Its coming back to me now. R=E/I

Which method is better? Which pulls less battery current? And since the
engine running voltage is 13.5, I think that is what I should use.

Electronic digital LCD clock.


"John Smith" <user@example.net> wrote in message
news:7AaKg.169$I71.13@trnddc01...

Paul Mars wrote:

Hello,

I want to connect my 1.5VDC clock to my car battery. How do I figure the
drop resistor value? I have a DCAmp / VDC / Ohm meter.

tks,
paul

Depends on the clock. If it's purely electonic-digital a single resistor
may work. That's like R=(14.2-1.5)/I, where 14.2V is max charging voltage
and I is current in amperes.

But you could try a shunt regulation method:
Two forward biased silicon diodes(e.g 1N914B), placed in series, across
where the 1.5V battery usualy connects. Also across those same contacts
attach a capacitor of about 5 to 20mF (must be at least 20V of course).
Connect the negative of the clock to the battery negative and the
battery's positive to a 10K resistor.

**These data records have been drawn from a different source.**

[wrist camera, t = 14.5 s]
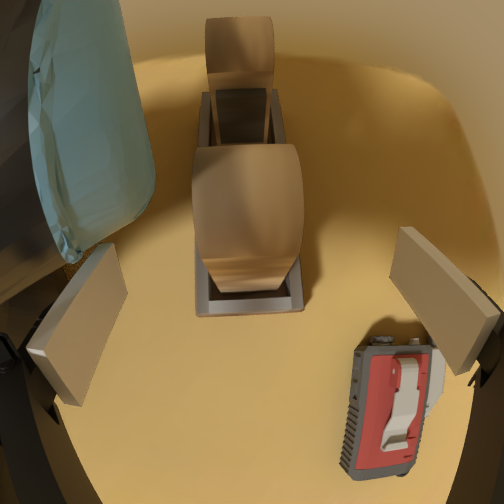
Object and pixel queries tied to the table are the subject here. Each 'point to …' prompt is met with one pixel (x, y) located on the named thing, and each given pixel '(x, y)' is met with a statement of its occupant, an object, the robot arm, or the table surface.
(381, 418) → the walkie-talkie
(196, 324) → the table surface
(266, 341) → the table surface
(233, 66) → the rail
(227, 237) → the block
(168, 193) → the table surface
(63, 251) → the robot arm
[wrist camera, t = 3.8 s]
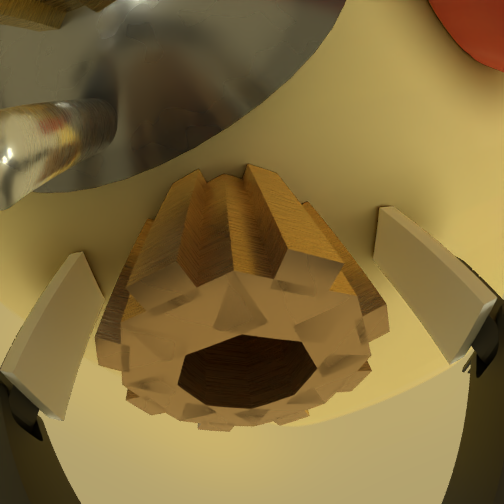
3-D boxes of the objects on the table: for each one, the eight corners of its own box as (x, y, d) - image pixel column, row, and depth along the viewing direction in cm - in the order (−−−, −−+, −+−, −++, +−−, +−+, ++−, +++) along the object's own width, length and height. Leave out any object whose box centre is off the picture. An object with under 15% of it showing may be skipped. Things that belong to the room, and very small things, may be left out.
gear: (111, 222, 10) (42, 333, 5) (276, 130, 9) (357, 173, 4) (203, 333, 13) (205, 442, 8) (335, 275, 12) (392, 378, 7)
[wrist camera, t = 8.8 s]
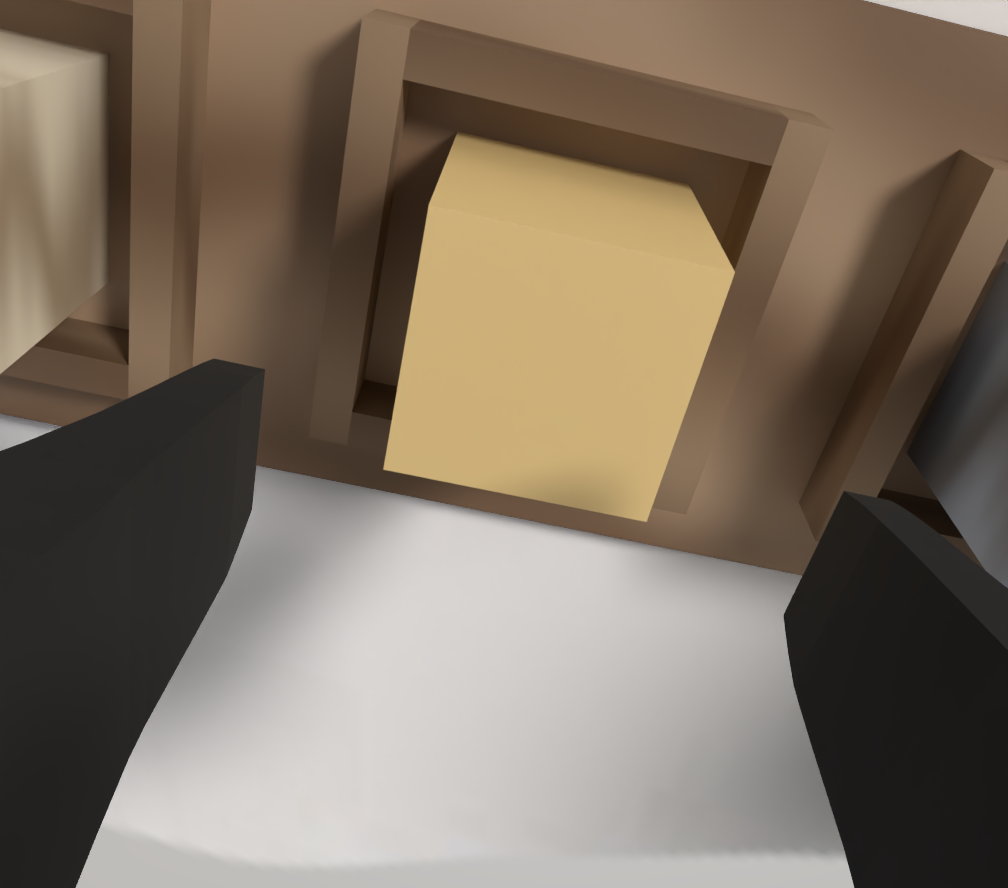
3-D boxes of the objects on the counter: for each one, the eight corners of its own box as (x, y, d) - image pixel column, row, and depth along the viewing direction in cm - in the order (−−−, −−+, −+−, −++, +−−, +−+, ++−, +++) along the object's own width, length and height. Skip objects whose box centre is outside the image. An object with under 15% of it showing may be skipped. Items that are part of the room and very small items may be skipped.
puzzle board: (1115, 616, 24) (1275, 814, 18) (-213, 345, 21) (-458, 485, 16) (1453, 148, 18) (1829, 246, 13) (-337, -302, 15) (-791, -412, 10)
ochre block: (624, 389, 20) (646, 521, 16) (418, 346, 20) (383, 469, 15) (688, 184, 18) (735, 272, 13) (457, 132, 17) (428, 204, 13)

The other side of this resistor to
the clock positive.

Two silicon diodes together have about 1.4 - 2 volts of barrier -
functions a bit like a Zener in this circuit. 10K resistor limits the
current. The capacitor is the resovoir to support intermitant loading of
the clock's drive mechanism, if any.

Bjorn




Current will be most affected by the 10k. Either method will draw about
the same.

Self discharge of a lead acid battery is about 40% capacity per year. A
typical car battery has about 70Ah of capacity so in a year you would
loose about 28Ah. When the engine is off, the voltage at 25C will be
about 12.6. A 10K resistor draws about 1.26mA, at this voltage, working
out to about 11Ah per year - less than half of self-discharge rate and
probably insignificant. A larger series resistor will reduce the battery
drain but the voltage across the clock will become more closly linked to
the clock's resistance at any point in time. If the effective average
resistance of the clock changes, due to temperature or button pressing,
the voltage could vary significantly.

On voltage, if your car is fairly new, the designers may have been
thoughtful enough to incorporate thermal compensation into the
regulator. As temperature goes down, charging voltage goes up by about
22mV/degC (counterintuitive, I know, but that's what the battery
companies recommend). That said, if you used 13.5 it should be fine.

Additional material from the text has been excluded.